I love an approach to literature that is not nailed into a box. I think of a line from Tom Stoppard’s wonderful play, “Rosencrantz & Guildenstern Are Dead,” . . . because you’d be helpless in there, wouldn’t you, stuffed in a box . . . I mean you'd be in there forever.
So, Vagrant is a book that does not want to be stuffed in a box either. That’s one thing I can say. It is an avowedly experimental narrative echoing 64 cryptic changes, abstractly suggested to me by the I Ching. The multi genre aspect is a continuous play between the narratives merging with created visual imagery (my own photographic montages are spliced in between pages,) and the poetic voice. With Paris and a middle of nowhere Hawaiian island, literally and mentally, in the book’s sites—a femme-Colossus asks her questions. Her essential question returns and returns to this one: How close is death, how near is God.
It is obsessive, dis-illusory, womanly, edgy, poetic, and again, modernist, some will say, experimental, some will some say. A memoir poétique, some will say. All these are apt. There is a passionate, lusty, pensive, a narrator who will likely be considered a lost and found spiritual seeker—at 50. With worldliness in her blood.
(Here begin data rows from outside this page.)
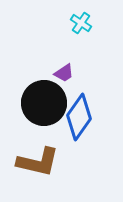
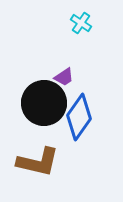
purple trapezoid: moved 4 px down
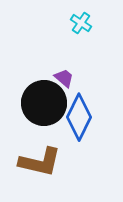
purple trapezoid: moved 1 px down; rotated 105 degrees counterclockwise
blue diamond: rotated 9 degrees counterclockwise
brown L-shape: moved 2 px right
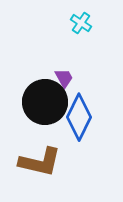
purple trapezoid: rotated 20 degrees clockwise
black circle: moved 1 px right, 1 px up
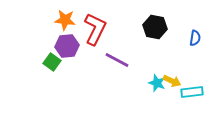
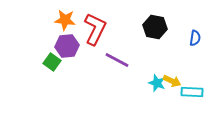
cyan rectangle: rotated 10 degrees clockwise
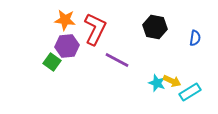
cyan rectangle: moved 2 px left; rotated 35 degrees counterclockwise
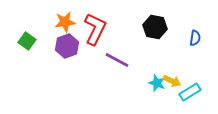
orange star: moved 2 px down; rotated 15 degrees counterclockwise
purple hexagon: rotated 15 degrees counterclockwise
green square: moved 25 px left, 21 px up
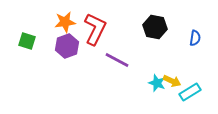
green square: rotated 18 degrees counterclockwise
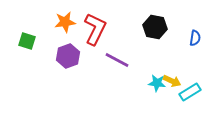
purple hexagon: moved 1 px right, 10 px down
cyan star: rotated 12 degrees counterclockwise
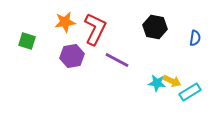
purple hexagon: moved 4 px right; rotated 10 degrees clockwise
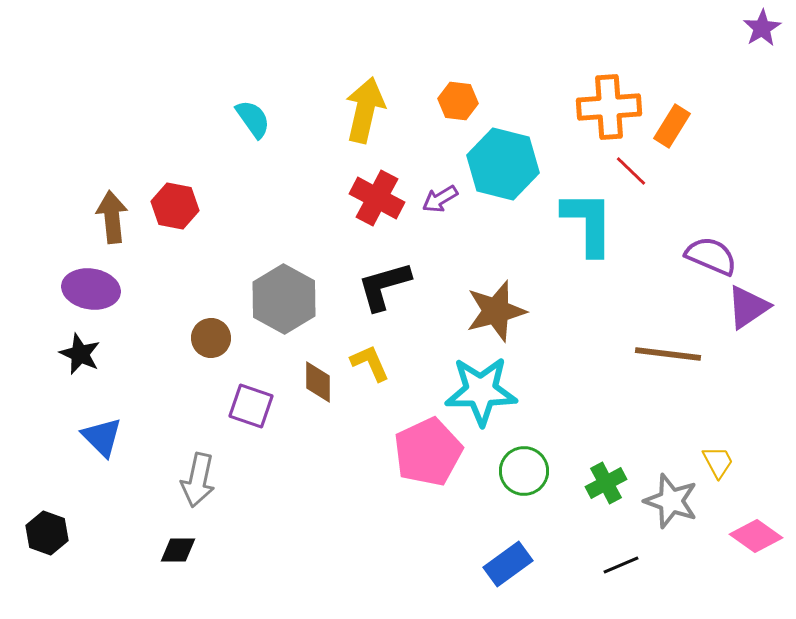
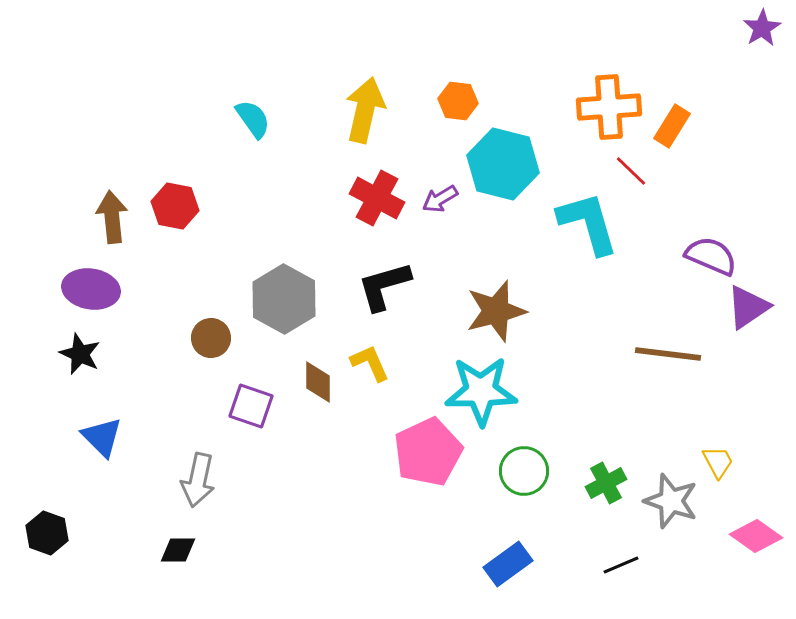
cyan L-shape: rotated 16 degrees counterclockwise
Sexy sometimes, womanly, a little desperate, a little wise. A leg in two worlds—and always hunting. The book explores a bravery of finding & not finding, on the way to a center of self that is—before completion. It begins with decay, ends with the stars, or fallen stars.
The first chapter begins in a jungle and jumps to an unorthodox one night ménage In Paris, and then the Vagrant walks from there.
In the book are Filipino psychic surgeons. There are unsuccessful Parisian seductions. Decaying paradise. Balinese bats. A key to the beds at Shakespeare & Co on the shore of the Seine. Old men. Statues. Old Russian tea. An awareness of the collapsing globe that is more important than the self. Nights alone in the dark. And so yes, it’s stand-out of the box book. I hope she and I—get out of the box—often, and soon.
Who are you currently reading?
This might not be totally pleasing to my fellow writers, but I’m very often half-reading some things, and often not finishing until later, as I open something more, and new, and other. I read, I'd have to admit, like a collagist! The result is a way in which my mind and eye overlap and merge what I read into different patterns. So my room is filled with open or closed pages with bookmarks.
OK. A list:
Samuel Beckett’s collected letters (1957-1965.) Rereading Joyce’s The Dead, maybe because I’m feeling haunted—and Joan Halifax’s Being With Dying, because it is one of the best spiritual texts I know. Rereading Lance Olsen’s Head in Flames. Kawabata’s Palm-of-the Hand Stories. Saramago’s The Double (after seeing the film Enemy.) Hilary Plum’s they dragged them through the streets. Romain Slocombe’s Monsieur Le Commandant.
More Gerard Manley Hopkins. More W.S. Merwin. Sam Hamill’s translations of The Poetry of Zen. Pascale Petit’s Fauverie. More Lorca. More Shakespeare. Rereading Lear.
And I reread my own work in progress so many times I forget sometimes who wrote it. That’s a lie. But I like how it looks, here. Smile.